> Required action
Every line below is to be set down again exactly; any image stays out.

================================

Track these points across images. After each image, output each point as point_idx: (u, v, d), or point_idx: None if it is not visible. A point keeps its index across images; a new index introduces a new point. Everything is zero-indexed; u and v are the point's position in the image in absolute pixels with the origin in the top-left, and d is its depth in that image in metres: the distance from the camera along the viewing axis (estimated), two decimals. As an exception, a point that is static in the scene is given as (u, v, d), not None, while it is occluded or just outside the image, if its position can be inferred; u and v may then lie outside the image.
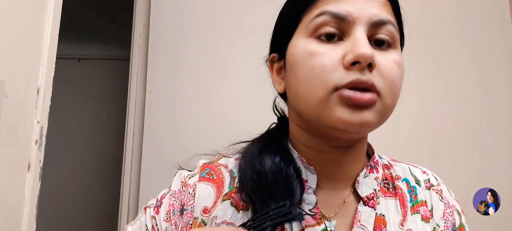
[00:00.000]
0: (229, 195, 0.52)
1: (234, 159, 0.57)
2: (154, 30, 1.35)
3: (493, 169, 1.27)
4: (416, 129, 1.28)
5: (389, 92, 0.44)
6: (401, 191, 0.53)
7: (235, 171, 0.54)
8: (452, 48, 1.34)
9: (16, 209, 0.67)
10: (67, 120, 2.34)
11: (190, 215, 0.51)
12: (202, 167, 0.56)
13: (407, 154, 1.24)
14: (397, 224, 0.50)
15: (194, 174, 0.55)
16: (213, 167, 0.56)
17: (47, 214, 2.18)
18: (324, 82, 0.43)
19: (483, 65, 1.33)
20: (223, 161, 0.58)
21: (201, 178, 0.54)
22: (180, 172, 0.57)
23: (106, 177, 2.30)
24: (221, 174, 0.55)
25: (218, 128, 1.26)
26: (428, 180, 0.56)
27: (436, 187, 0.56)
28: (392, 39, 0.46)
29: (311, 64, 0.45)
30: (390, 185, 0.54)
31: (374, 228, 0.49)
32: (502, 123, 1.30)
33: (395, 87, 0.45)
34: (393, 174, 0.55)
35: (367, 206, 0.50)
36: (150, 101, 1.30)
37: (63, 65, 2.06)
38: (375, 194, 0.51)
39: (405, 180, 0.55)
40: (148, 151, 1.27)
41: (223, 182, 0.53)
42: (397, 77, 0.45)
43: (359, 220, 0.49)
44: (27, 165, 0.69)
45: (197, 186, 0.53)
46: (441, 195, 0.55)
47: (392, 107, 0.47)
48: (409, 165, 0.59)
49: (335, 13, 0.45)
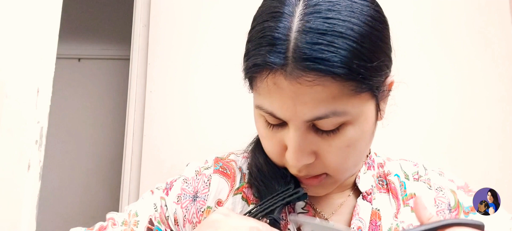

================================

> Result
Track these points across images. After each image, output each point as point_idx: (u, v, d), or point_idx: None if it is not visible. A point keeps its index across images; a new index introduces a new point. Everything is zero-indexed; u and v are the point's position in the image in absolute pixels with the origin in the top-left, and d is its depth in that image in metres: the distance from the camera along the viewing axis (estimated), two decimals. As an exception, a point that is static in the scene is given as (u, v, d), not None, while it is occluded or just outside the image, if its position can be inferred; u and v may then lie outside the image.
[00:00.000]
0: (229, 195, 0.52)
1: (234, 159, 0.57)
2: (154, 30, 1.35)
3: (493, 169, 1.27)
4: (416, 129, 1.28)
5: (389, 92, 0.44)
6: (401, 191, 0.53)
7: (235, 171, 0.54)
8: (452, 48, 1.34)
9: (16, 209, 0.67)
10: (67, 120, 2.34)
11: (190, 215, 0.51)
12: (202, 167, 0.56)
13: (407, 154, 1.24)
14: (397, 224, 0.50)
15: (194, 174, 0.55)
16: (213, 167, 0.56)
17: (47, 214, 2.18)
18: (324, 82, 0.43)
19: (483, 65, 1.33)
20: (223, 161, 0.58)
21: (201, 178, 0.54)
22: (180, 172, 0.57)
23: (106, 177, 2.30)
24: (221, 174, 0.55)
25: (218, 128, 1.26)
26: (428, 180, 0.56)
27: (436, 187, 0.56)
28: (392, 39, 0.46)
29: (311, 64, 0.45)
30: (390, 185, 0.54)
31: (374, 228, 0.49)
32: (502, 123, 1.30)
33: (395, 87, 0.45)
34: (393, 174, 0.55)
35: (367, 206, 0.50)
36: (150, 101, 1.30)
37: (63, 65, 2.06)
38: (375, 194, 0.51)
39: (405, 180, 0.55)
40: (148, 151, 1.27)
41: (223, 182, 0.53)
42: (397, 77, 0.45)
43: (359, 220, 0.49)
44: (27, 165, 0.69)
45: (197, 186, 0.53)
46: (441, 195, 0.55)
47: (392, 107, 0.47)
48: (409, 165, 0.59)
49: (335, 13, 0.45)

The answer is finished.